All forward-looking statements made during today's call represent our judgment as of February 7, 2013, and we disclaim any obligation to update such statements except as required by securities laws.
This call is being recorded, and a 30-day replay of the conference call will be available at our company's website, molinahealthcare.com.
I would now like to turn the call over to Dr. Mario Molina.
Joseph Mario Molina
Thank you, Juan Jose. Hello, everyone, and thanks for joining our discussion today. Let me start by saying that we are proud of our strong fourth quarter operational results, which reflect solid growth in our revenue and considerable improvement in our margins. Our performance in the fourth quarter is a strong finish to 2012, a year in which we successfully managed through a difficult operating environment resulting from margin pressure at our Texas, Wisconsin and California health plans.
We are especially encouraged by the traction we are gaining with our operational and strategic initiatives that we have outlined in the past. The overall result was a record year for our company, with revenue totaling $6 billion. In 2012, our company revenue grew by nearly $1.3 billion, while our enrollment grew by an additional 100,000 members.
To put this in perspective, our annual revenues have increased by over 50% in the last 3 years, and nearly all of this increase has come from organic growth. As we've talked about during previous presentations, our strategy calls for us to double our annual revenues in the next 3 years.
As we begin looking forward at 2013, I thought it would be worthwhile to think back on some of our accomplishments in 2012 and consider the solid foundation on which we can build in 2013. Our health plans in Washington and Ohio had successful Medicaid contract bids.
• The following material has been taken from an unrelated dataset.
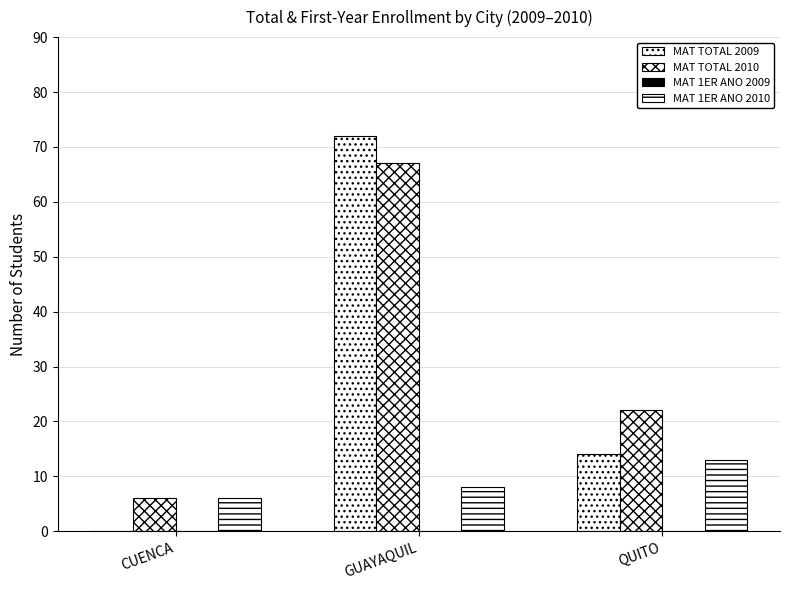

How many groups of bars are there?

3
Our Ohio health plan will expand to serve the entire state and was selected to participate in the new contract for the dual eligibles. We helped to transition thousands of aged, blind and disabled or ABD members from fee-for-service into managed care in Texas, Washington and California. We experienced considerable growth in Texas as we implemented new contracts for ABD members in the Hidalgo and El Paso service areas.
Our Utah health plan celebrated its 15th anniversary of serving that state's Medicaid program. It was in Utah that we first demonstrated that our business model could be replicated in states other than California. In Wisconsin, we made great progress in lowering health care cost by entering into new contracts with the major hospitals in our network, and we received a premium rate increase.
Performance of the Florida health plan has improved as medical cost decreased, resulting from reductions in unit costs and utilization. Illinois is a new market for Molina Healthcare. We're excited to have been selected to serve members in the Central Illinois region. Starting in the second quarter of 2013, we will begin serving seniors and persons with disabilities in the Medicaid program, as the state expands its integrated care program. There are approximately 20,000 ABD patients in the central region. In the fall of 2013, our Illinois health plan will also begin serving duals in central Illinois under the state's Medicare-Medicaid Alignment Initiative. There are approximately 18,000 dual eligible beneficiaries in this region, and Molina Healthcare will compete against only 1 other plan. Our participation in Medicare is now entering its eighth year, and we are now the sixth largest Medicare Special Needs plan in the country. All of our eligible plans have achieved 3 Star ratings.